Po: The Sound of Summer Silence

Born near Copenhagen about eighteen years ago, Daniel Porcelli (Po) is either one exceptionally gifted wunderkind (inspired by Styrofoam, Manual, and Múm, he began experimenting with computer music at the age of fifteen) or the computer technologies currently being ravished by prodigious music-makers of his ilk are serving as remarkable midwives in the creative process—probably a combination of both applies in this case (Porcelli apparently creates his music with a modest arsenal of laptop, acoustic instruments, and voice that excludes software synths and plug-ins).

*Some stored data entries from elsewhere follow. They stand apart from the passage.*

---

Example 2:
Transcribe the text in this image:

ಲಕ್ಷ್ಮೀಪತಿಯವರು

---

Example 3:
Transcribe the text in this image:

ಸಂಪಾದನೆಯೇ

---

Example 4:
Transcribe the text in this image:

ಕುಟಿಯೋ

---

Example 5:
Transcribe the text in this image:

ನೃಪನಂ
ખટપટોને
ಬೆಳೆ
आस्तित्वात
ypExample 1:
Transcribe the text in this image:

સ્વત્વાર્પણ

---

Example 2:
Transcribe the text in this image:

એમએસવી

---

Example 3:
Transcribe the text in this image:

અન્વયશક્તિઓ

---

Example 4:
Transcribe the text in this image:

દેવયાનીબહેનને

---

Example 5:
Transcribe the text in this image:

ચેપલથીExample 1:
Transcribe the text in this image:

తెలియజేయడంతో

It's hard not to get caught up in such age-related issues when someone so young issues a debut full-length like The Sound of Summer Silence that's so polished.

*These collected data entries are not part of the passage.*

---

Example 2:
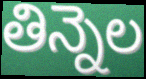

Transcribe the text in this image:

తిన్నెల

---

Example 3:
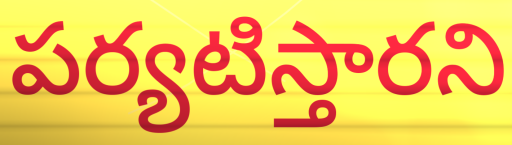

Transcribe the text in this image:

పర్యటిస్తారని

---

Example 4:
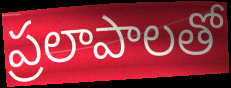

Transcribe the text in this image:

ప్రలాపాలతో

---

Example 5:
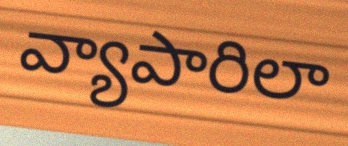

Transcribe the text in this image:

వ్యాపారిలా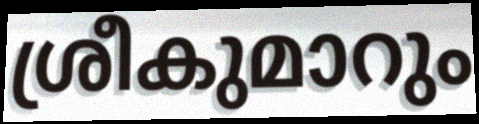
ശ്രീകുമാറും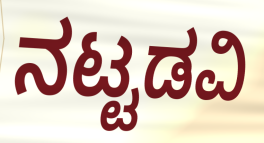
ನಟ್ಟಡವಿ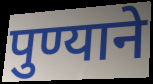
पुण्यानेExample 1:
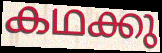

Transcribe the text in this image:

കഥക്കു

The sincerity and innocence of Po's music is refreshing, and the absence of irony isn't unwelcome either, with titles alone (“Morning Poem,” “Floating Against the Stream,” etc.) telling the album's story. Crunchy electronic beats, bright filigrees of acoustic guitar, tinkling bells, harp-like strums, cellos (simulated, presumably) all come together in ten folktronic evocations. Bookended by “At Last,” which blossoms brilliantly into a paradise of electronic gleam and shudder, and “Broken Fingers,” which revisits the church-like sparkle of the opener, the album isn't all bucolic delicacy. The title song is dominated by blinding waves of psychedelia and sputter while lightning flashes of electric guitars appear during “Ten One.” The album's most distinctive piece is arguably “A Tree in the Palm of My Hand” where breathy stutters by angelic sirens murmur alongside tinkling keyboard melodies and bells. Fittingly, The Sound of Summer Silence quietens near album's end to allow the quiet flutter of an outdoors insect to be heard. One sometimes hears traces of Manual's epic grandeur in Po's music, but the material is surprisingly less derivative than one might have expected. Admittedly, the album distinguishes itself more in the area of textural sound design than compositional writing but nonetheless remains a release that earns its recommendation.